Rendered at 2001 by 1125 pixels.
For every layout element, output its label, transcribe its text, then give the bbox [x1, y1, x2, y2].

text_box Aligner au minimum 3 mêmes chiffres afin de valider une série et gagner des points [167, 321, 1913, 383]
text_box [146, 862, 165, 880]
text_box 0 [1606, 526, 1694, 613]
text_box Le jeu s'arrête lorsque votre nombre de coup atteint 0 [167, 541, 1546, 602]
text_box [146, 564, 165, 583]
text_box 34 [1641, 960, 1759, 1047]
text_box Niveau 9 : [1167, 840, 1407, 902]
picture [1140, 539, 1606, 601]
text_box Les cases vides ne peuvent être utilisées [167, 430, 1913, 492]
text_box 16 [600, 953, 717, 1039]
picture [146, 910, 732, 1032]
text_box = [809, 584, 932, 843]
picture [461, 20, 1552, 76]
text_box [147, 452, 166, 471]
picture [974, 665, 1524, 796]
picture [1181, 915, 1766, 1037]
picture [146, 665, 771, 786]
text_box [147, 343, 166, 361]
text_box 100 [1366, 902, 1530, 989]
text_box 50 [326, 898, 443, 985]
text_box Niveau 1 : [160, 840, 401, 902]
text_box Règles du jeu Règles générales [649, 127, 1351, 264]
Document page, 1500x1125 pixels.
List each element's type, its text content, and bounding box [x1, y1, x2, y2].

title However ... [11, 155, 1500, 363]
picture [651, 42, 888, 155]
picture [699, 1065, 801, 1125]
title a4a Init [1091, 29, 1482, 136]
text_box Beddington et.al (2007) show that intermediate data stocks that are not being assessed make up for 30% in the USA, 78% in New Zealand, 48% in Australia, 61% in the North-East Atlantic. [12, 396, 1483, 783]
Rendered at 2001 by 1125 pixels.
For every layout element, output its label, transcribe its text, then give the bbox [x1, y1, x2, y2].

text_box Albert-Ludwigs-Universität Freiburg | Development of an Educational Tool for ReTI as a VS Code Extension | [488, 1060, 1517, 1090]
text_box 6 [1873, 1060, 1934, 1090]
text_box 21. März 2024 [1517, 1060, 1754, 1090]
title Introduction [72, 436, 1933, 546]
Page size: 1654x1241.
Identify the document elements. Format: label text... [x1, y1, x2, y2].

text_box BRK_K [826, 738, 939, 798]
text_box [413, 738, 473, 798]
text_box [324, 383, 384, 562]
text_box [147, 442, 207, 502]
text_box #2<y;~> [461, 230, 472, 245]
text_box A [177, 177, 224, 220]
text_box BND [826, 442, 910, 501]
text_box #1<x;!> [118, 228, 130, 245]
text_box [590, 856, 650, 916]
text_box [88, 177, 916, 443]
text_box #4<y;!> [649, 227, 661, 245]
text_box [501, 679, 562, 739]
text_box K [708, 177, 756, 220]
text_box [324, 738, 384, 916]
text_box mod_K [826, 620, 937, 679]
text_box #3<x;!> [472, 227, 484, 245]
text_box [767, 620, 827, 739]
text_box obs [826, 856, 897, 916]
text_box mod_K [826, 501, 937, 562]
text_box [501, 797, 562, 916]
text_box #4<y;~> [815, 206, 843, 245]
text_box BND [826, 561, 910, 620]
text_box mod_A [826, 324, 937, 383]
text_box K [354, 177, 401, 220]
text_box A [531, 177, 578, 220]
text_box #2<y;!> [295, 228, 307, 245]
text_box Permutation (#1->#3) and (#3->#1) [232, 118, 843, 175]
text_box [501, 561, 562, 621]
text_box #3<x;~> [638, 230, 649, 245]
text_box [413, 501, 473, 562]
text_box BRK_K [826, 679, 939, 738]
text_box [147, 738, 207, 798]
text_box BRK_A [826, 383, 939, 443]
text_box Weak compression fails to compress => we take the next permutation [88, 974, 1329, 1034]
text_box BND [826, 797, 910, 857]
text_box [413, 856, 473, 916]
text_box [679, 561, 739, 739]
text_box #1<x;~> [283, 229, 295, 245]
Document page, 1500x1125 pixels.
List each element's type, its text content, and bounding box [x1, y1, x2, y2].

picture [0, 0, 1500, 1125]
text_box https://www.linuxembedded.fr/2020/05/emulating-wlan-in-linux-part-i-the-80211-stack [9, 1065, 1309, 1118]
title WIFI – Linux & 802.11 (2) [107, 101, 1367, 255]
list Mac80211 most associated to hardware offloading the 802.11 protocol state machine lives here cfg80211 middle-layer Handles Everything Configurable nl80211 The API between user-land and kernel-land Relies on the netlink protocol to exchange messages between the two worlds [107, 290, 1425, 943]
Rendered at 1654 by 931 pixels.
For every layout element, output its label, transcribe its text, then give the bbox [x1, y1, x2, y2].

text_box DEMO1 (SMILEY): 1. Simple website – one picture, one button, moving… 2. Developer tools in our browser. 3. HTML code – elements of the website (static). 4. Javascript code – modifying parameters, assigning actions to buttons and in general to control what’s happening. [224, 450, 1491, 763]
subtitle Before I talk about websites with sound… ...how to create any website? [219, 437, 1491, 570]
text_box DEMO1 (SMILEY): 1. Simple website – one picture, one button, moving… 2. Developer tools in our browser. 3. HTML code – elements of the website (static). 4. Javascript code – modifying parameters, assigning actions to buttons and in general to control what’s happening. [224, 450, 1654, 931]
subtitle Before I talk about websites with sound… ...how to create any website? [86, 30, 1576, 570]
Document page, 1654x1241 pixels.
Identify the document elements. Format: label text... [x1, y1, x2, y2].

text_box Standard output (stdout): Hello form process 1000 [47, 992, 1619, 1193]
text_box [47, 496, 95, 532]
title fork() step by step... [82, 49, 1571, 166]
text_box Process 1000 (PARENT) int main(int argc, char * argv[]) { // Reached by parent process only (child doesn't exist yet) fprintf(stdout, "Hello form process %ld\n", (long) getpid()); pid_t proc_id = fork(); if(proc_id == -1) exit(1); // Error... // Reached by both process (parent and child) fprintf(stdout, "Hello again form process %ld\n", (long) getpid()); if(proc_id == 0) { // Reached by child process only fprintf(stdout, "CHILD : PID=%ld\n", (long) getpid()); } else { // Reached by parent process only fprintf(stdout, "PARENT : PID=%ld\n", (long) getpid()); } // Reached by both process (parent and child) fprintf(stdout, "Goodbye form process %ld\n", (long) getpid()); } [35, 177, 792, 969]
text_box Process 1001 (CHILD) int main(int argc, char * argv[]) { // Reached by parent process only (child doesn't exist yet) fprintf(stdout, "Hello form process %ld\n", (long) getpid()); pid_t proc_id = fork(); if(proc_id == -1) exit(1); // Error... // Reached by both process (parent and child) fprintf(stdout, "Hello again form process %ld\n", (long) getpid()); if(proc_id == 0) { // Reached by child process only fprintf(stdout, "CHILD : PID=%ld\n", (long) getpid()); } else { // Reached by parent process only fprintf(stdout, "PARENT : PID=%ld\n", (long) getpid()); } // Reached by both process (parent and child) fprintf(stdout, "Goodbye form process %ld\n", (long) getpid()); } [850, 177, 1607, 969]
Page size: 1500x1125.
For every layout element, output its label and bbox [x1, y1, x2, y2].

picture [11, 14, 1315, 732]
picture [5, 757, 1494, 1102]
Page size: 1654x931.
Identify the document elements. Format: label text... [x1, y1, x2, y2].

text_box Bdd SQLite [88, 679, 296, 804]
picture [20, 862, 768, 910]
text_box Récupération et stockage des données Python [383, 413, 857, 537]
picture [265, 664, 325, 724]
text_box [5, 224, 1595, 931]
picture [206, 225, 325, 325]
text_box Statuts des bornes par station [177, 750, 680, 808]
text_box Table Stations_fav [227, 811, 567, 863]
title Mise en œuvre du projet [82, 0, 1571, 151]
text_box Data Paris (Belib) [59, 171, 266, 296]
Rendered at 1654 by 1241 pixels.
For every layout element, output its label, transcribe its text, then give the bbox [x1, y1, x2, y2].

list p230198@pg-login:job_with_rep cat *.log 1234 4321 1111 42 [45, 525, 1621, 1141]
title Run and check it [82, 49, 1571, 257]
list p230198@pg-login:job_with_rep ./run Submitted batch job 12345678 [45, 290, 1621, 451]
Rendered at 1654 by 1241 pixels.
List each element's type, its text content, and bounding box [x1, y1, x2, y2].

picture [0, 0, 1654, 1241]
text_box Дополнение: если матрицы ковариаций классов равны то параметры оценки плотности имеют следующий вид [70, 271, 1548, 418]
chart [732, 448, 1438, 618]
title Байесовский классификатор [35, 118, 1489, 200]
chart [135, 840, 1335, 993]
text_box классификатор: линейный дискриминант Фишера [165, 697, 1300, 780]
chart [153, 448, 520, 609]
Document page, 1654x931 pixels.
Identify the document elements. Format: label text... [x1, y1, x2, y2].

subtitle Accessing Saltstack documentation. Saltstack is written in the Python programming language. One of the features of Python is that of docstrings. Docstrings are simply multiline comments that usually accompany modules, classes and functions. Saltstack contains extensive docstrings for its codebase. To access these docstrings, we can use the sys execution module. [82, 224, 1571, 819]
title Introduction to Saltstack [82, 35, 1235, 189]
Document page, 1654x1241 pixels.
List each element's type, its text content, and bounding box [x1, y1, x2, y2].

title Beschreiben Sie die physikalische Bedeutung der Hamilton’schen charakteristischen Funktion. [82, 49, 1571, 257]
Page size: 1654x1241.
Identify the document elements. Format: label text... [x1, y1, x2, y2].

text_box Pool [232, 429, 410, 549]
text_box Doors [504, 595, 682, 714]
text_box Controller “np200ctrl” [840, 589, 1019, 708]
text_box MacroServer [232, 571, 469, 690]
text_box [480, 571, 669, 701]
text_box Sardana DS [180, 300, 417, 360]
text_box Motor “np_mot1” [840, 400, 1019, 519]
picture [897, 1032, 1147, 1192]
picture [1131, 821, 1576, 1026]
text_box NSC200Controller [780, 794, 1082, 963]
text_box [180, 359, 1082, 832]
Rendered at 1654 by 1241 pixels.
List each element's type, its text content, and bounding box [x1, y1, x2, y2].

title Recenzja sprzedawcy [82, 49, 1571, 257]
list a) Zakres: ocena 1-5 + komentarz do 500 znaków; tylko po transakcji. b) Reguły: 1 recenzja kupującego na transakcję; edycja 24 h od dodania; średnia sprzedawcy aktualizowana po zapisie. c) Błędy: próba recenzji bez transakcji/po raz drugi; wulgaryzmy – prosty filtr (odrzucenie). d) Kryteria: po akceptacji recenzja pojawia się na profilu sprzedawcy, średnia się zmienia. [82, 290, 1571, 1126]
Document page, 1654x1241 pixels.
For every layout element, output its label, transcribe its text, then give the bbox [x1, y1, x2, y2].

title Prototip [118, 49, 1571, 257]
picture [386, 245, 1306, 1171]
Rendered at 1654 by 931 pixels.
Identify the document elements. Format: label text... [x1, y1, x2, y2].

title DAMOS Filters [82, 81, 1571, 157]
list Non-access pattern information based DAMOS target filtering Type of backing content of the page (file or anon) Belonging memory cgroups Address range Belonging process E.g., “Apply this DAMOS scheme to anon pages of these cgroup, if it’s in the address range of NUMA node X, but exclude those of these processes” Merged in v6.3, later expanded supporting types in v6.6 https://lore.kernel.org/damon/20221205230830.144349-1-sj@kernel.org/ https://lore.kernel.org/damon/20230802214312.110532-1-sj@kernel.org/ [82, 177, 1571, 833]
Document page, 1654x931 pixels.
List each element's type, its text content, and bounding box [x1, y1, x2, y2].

# [Direction]
Can you reproduce the data word for word, from its first line through the line containing "picture [1140, 539, 1606, 601]", with both of those lines included?

# [Answer to this task]
Rendered at 2001 by 1125 pixels.
For every layout element, output its label, transcribe its text, then give the bbox [x1, y1, x2, y2].

text_box Aligner au minimum 3 mêmes chiffres afin de valider une série et gagner des points [167, 321, 1913, 383]
text_box [146, 862, 165, 880]
text_box 0 [1606, 526, 1694, 613]
text_box Le jeu s'arrête lorsque votre nombre de coup atteint 0 [167, 541, 1546, 602]
text_box [146, 564, 165, 583]
text_box 34 [1641, 960, 1759, 1047]
text_box Niveau 9 : [1167, 840, 1407, 902]
picture [1140, 539, 1606, 601]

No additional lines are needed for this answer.